Untuk menggantikan penghambat adrenergik lain dalam kombinasi 3 obat bersama diuretik dan
vasodilator. Untuk beberapa hipertensi darurat. Untuk diagnostik feokromositoma. Bila tidak terjadi
penurunan NE plasma di bawah 500pg/mL 3 jam setelah pemberian dosis besar (0,3 mg per oral)
menguatkan dugaan adanya feokromositoma. Dosis: 0,075 mg dua kali sehari dan dapat ditingkatkan
sampai 0,6 mg/hari.
Efek Samping dan Toksisitas
Mulut kering dan sedasi terjadi pada 50% pasien yang berkurang setelah beberapa minggu
pengobatan. Kira-kira 10% pasien menghentikan pengobatan karena menetapnya gejala sedasi,
pusing, mulut kering, mual atau impotensi. Untuk mulut kering dan sedasi sering ditemui. Kedua
efek tersebut timbul melalui sentral dan tergantung atas dosisnya dan timbul bersamaan dengan
efek antihipertensinya untuk sementara waktu.
Gejala ortosatatik kadang-kadang terjadi terutama bila ada deplesi cairan. Efek sentral
berupa mimpi buruk, insomniam cemas dan depresi. Retensi cairan dan toleransi semu terutama
terjadi bila klonidin digunakan sebagai obat tunggal. Bradikardia, blokade sinus dan AV dapat terjadi
pada pasien dengan gangguan fungsi nodus SA atau nodus AV atau yang mendapat obat yang
mendepresi nodus AV. Dermatitis kontak pada pemberian transdermal.

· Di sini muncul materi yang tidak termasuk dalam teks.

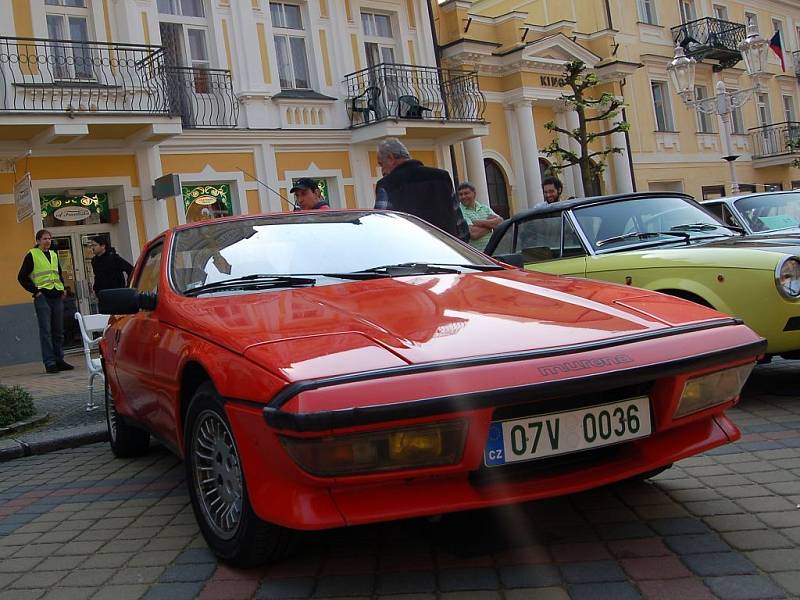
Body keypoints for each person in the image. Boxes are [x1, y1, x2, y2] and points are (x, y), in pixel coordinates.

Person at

Reaksi putus obat sering terjadi pada penghentian mendadak. Ditandai dengan rasa gugup,
tremor, sakit kepala, nyeri abdomen, takikardia, berkeringat akibat aktivasi simpatis yang berlebihan.
Gejala ini dapat disertai krisis hipertansi dan kadang-kadang aritmia ventrikel. Gejala putus obat
biasanya terjadi 18-36 jam setelah dosis terakhir, terutama pada pasien yang mendapat dosis lebih
dari 0,3 mg/hari dan lebih sering lagi bila β-bloker yang diberikan bersamaan juga dihentikan. Oleh
karena itu, penghentian klonidin harus dilakukan bertahap dalam 1 minggu atau lebih.

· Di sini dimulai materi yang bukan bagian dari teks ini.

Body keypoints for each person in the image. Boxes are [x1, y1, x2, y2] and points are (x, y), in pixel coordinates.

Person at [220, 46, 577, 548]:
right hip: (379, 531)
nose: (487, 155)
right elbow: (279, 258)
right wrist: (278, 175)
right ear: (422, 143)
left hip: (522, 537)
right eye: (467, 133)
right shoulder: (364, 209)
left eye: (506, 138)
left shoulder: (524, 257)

Obat ini tidak bolek diberikan pada pasien yang berisiko depresi mental dan harus
dihentikan jika timbul keadaan depresi selama terapi. Terapi bersama dengan antidepresan trisiklik
dapat menghambat efek antihipertensi klonidin. Interaksi ini dianggap karena penghambatan
adrenoseptor- α oleh trisiklik.
Pemutusan pemakaian klonidin setelah pemakaian yang berlarut-larut terutama dengan
dosis tinggi (lebih dari 1 mg/hari), dapat menyebabkan krisis hipertensi yang mengancam nyawa
melalui peningkatan aktivitas saraf simpatis. Pasien menunjukkan kegelisahan, takikardia, nyeri
kepala dan berkeringat setelah penghentian satu atau duan dosis obat. Meskipun krisis hipertensi
berat belum diketahui, tetapi cukup tinggi sehingga setiap pasien yang mendapat klonidin harus
diperingatkan terhadap kemungkinan ini. Jika obat ini harus dihentikan, maka harus dilakukan secara
bertahap disertai penggantian dengan obat antihipertensi lain.Pengobatan krisis hipertensi terdiri
dari pemberian kembali terapi klonidin atau pemberian obat penghambat adrenoseptor- α dan β.
Sumber : Katzung, B. G. 1989. Farmakologi Dasar dan Klinik. Edisi 3. Jakarta: EGC.
Syarif A, dkk. 2008. Farmakologi dan Terapi. Edisi 5. Jakarta: Balai Penerbit FKUI.